Fernando Savater visita a Ramos Sucre

Savater escribe sobre Ramos Sucre, luego de visitar su tumba en Cumaná:

La breve obra de José Antonio Ramos Sucre aparece en el primer cuarto de siglo. No alcanza, sin embargo, pleno prestigio entre escritores y lectores venezolanos hasta los años cincuenta. Poesía íntima, valga el pleonasmo, compuesta por pequeños textos en prosa que brindan oscuras y altivas parábolas. Con un modernismo sobrio, muy elaborado, canta invocaciones de un pesimismo atroz, que a veces no desdeña cierta truculencia tétrica en la expresión. Ramos Sucre se quiso hermano de Leopardi; lo fue quizás aún más de Poe y Lovecraft. En ciertos momentos preludia a Cioran, pero a un Cioran totalmente desprovisto de humor. Perpetuamente insomne, torturado por una incurable melancolía y por una crónica enemistad con su cuerpo, se recrea veces en imágenes de camafeo que hoy parece que vuelven a estar de moda: «Yo caí de rodillas sobre la hierba dócil, rezando un terceto en alabanza de Beatriz, y un centauro desterrado pasó a galope en la noche de la incertidumbre». Bifurcó su vida de modesto profesor y funcionario del raudal lívido y suntuoso que brotaba de su alma, tal como lo cuenta uno de sus comentaristas (Tomás Eloy Martínez):

Apenas sintió que podía anclar confiadamente en su propia imaginación, se entregó al riesgo de la doble vida: por fuera, compartió la rutina de sus contemporáneos —las pensiones de Caracas, las retretas del domingo en la plaza Bolívar, el trabajo monótono de la oficina—; por dentro, organizó un planeta de mandarines y de pintores flamencos, de ánades y lobos, de jinetes ucranianos y princesas de palanquín.

Quien pueda, que se atreva a tirarle la primera piedra por «escapismo».

*Citado de «Un domingo con Cecilia», en Sobrevivir, págs. 120-121.

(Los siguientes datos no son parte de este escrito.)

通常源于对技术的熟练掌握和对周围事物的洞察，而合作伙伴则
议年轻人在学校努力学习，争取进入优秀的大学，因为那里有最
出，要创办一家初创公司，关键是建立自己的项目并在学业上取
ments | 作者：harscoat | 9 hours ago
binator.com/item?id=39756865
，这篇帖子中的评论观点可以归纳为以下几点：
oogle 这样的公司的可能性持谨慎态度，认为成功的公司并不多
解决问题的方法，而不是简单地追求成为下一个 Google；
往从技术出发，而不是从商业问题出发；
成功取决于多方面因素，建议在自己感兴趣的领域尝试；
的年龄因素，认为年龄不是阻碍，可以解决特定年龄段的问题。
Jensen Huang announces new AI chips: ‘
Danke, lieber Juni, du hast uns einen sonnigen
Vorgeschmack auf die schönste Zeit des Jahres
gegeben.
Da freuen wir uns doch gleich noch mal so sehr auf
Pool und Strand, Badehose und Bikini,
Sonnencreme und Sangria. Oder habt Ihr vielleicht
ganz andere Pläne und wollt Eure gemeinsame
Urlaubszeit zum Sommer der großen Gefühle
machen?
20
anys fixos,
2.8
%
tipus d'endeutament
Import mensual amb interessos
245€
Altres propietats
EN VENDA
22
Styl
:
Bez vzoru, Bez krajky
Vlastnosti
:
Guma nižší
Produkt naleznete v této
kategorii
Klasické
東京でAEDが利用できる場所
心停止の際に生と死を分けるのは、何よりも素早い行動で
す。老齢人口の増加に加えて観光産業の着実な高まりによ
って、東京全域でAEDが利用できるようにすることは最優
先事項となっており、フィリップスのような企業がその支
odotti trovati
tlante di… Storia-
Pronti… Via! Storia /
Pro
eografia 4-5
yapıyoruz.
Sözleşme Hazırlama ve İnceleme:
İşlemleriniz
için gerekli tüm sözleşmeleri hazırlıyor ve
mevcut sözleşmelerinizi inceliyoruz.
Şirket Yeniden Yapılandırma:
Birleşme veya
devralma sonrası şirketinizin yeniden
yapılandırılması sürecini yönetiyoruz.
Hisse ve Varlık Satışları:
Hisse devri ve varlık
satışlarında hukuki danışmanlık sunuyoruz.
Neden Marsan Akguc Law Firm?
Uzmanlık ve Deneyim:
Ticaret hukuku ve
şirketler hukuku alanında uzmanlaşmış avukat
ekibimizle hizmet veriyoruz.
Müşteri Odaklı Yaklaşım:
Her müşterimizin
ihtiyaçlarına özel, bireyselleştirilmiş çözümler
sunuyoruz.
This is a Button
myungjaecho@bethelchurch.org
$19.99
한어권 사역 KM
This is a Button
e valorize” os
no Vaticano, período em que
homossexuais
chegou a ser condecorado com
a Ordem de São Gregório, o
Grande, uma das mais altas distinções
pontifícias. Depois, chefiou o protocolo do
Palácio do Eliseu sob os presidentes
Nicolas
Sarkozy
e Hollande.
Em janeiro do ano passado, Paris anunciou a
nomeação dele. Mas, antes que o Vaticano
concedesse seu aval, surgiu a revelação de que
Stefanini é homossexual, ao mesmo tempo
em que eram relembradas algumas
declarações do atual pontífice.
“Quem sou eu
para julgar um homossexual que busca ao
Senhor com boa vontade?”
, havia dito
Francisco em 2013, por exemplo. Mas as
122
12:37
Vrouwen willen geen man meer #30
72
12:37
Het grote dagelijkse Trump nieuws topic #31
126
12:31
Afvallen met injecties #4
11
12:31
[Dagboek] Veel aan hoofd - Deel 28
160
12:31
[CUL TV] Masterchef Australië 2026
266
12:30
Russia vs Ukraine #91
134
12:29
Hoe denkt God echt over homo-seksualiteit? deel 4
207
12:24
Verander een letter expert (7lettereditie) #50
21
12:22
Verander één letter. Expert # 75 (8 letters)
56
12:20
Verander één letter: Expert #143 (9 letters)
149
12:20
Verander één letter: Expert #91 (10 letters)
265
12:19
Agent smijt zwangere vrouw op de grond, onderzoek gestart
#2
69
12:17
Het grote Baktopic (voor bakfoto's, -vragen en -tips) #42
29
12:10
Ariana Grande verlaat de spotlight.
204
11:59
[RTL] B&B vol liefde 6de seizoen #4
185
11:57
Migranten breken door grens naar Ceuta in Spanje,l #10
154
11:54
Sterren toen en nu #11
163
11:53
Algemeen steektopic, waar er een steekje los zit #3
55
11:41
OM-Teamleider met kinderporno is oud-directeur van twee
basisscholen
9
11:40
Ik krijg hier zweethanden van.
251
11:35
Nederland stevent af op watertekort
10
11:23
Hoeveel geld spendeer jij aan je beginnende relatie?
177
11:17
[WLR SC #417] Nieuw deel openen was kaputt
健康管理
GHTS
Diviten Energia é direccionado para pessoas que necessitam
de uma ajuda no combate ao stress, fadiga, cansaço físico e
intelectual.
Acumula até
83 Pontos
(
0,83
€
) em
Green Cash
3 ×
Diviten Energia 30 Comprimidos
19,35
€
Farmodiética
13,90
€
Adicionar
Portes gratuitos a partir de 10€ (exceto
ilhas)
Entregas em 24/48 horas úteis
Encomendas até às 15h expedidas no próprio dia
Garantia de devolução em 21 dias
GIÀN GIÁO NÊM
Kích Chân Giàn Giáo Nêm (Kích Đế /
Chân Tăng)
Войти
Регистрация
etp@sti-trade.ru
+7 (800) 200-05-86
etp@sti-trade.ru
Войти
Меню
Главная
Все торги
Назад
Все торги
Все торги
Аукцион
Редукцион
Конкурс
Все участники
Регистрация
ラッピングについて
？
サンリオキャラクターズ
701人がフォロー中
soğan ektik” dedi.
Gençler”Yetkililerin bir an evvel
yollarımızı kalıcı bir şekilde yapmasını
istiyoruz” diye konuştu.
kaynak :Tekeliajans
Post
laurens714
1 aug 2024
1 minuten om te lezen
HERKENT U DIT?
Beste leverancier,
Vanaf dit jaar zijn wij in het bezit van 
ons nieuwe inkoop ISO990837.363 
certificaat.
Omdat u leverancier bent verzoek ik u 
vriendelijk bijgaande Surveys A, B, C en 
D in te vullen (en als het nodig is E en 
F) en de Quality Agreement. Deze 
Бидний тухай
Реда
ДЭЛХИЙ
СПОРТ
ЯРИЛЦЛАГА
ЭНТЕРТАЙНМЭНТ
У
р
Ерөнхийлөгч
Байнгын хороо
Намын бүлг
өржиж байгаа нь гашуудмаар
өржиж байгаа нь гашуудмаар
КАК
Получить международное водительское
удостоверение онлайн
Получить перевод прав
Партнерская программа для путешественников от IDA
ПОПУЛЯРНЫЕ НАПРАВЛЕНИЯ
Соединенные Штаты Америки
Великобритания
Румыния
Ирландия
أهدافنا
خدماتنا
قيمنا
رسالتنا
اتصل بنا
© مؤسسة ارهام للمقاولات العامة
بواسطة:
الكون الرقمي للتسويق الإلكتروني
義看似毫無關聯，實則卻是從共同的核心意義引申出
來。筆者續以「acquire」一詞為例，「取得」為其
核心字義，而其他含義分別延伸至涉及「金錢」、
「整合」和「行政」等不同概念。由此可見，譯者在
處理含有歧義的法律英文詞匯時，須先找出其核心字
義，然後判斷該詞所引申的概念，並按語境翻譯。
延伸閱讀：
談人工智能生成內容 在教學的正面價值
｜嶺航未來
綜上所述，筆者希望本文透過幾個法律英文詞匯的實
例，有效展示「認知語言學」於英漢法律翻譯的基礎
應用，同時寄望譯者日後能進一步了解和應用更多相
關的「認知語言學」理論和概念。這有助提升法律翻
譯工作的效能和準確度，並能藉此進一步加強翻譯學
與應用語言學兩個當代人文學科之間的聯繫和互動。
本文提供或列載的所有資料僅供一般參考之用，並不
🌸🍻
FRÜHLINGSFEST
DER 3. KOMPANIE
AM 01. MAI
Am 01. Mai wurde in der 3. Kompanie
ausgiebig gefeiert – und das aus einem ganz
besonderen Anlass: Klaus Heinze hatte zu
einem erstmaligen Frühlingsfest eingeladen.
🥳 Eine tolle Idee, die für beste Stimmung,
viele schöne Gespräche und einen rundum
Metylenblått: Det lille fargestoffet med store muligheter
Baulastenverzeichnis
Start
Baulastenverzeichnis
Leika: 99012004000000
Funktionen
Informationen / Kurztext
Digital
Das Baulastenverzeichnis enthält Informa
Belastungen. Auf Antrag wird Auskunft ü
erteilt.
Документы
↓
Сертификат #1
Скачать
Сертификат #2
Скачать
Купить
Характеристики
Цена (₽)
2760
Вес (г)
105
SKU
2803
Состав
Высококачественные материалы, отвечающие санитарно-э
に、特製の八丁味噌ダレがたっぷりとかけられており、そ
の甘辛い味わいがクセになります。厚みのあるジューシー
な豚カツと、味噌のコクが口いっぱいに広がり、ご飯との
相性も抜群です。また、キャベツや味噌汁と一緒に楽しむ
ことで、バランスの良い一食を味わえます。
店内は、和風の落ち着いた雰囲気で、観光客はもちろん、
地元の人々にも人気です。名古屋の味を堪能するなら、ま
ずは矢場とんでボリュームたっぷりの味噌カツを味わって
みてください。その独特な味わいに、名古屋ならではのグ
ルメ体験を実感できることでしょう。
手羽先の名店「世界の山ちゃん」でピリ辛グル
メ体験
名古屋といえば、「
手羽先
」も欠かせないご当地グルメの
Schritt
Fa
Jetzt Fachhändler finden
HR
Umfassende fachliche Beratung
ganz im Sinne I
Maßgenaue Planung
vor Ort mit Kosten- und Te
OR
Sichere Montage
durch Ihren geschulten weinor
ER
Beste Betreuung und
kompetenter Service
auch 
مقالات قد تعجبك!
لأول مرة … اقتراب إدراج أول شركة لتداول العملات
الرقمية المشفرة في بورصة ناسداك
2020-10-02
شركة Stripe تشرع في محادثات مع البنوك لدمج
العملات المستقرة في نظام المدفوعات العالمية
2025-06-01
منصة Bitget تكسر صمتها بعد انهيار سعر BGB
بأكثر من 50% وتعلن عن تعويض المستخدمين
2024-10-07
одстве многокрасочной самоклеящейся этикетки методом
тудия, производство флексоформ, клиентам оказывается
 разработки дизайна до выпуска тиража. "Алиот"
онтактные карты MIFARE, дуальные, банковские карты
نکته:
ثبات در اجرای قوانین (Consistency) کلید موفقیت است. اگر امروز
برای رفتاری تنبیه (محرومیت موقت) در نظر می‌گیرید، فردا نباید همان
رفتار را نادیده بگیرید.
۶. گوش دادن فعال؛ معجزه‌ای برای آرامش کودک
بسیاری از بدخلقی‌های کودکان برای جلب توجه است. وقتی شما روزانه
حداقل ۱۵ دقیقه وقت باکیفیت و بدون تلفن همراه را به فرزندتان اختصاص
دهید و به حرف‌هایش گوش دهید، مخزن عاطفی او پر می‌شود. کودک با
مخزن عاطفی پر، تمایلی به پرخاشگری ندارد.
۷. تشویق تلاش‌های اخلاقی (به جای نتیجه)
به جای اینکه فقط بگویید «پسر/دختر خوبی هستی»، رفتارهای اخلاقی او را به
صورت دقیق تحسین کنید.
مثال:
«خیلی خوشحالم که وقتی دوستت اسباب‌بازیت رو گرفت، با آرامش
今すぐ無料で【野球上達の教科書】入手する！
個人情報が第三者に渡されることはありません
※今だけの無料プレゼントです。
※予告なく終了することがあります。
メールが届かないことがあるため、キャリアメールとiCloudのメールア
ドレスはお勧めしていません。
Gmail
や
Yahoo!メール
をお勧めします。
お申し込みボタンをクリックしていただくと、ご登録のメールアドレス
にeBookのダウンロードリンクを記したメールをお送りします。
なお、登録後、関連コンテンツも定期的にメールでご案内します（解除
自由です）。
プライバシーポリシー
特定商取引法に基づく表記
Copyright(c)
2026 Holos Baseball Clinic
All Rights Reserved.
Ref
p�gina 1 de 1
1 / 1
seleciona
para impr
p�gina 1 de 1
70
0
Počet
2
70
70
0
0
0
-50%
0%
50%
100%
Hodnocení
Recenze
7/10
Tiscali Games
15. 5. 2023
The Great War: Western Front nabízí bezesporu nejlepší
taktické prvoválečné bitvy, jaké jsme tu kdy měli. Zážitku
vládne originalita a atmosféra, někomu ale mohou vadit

Mucho se habló durante su vida, y también después, de la misoginia de Ramos Sucre. Los biógrafos modernos prefieren mencionar su «sexualidad atormentada» (¿cuál no lo es?) y recuerdan su niñez reprimida y su juventud acomplejada, morbosamente estudiosa. En alguna de sus cartas, el poeta protesta con vehemencia contra esta reputación de misoginia. Cierto es que la mención frecuente de mujeres «livianas» en sus textos y algunos aforsimos («El matrimonio es un estado zoológico», «Los hombres se dividen en mentales y sementales») documentan la leyenda, pero quizá revelan más bien un fascinado horror por el coito que el menosprecio de la hembra. Parece que este solterón sin remedio cultivó fanáticamente la admiración por algunas bellas inasequibles de la crónica mundana de la época, mientras descargaba su afectividad conmovedoramente retórica en las cartas a una prima comprensiva y linda. Pero la condición sometida de ciertas mujeres no le fue indiferente. Siendo juez accidental de primera instancia en lo civil, al año siguiente de obtener su título de abogado, dicta una sentencia de divorcio argumentando en contra de las leyes establecidas en el país: «El abandono voluntario de que fue víctima la demandada creó en esta sociedad una situación inmoral que debe ser suprimida… no puede acatarse la imposición sobre la persona humana del yugo de una situación insostenible». Su sentencia fue muy comentada y contribuyó a la reforma de la legislación entonces vigente. Es éste uno de los pocos casos de intervención pública con intención justiciera de este hombre retraído, voluntariamente marginado y cuya conciencia política no le impidió servir durante años al dictador Juan Vicente Gómez en el Ministerio de Relaciones Exteriores. No deja de haber cierta paradoja en que destacados escritores de izquierda le hayan tomado luego como mentor literario. Pero esta tensión entre lo íntimo y su uso social es el destino mismo del poeta. En su Elogio de la soledad, de la cual dice que algunos la reputan «de prebenda del cobarde y del indiferente», este solitario quiso hablar de sus solidaridades.

No rehúyo mi deber de centinela de cuanto es débil y es bello, retirándome a la celda del estudio; yo soy el amigo de paladines que buscaron vanamente la muerte en el riesgo de la última batalla larga y desgraciada; y es mi recuerdo desamparado ciprés sobre la fosa de los héroes anónimos.

*Citado de «Un domingo con Cecilia», en Sobrevivir, págs. 122-123.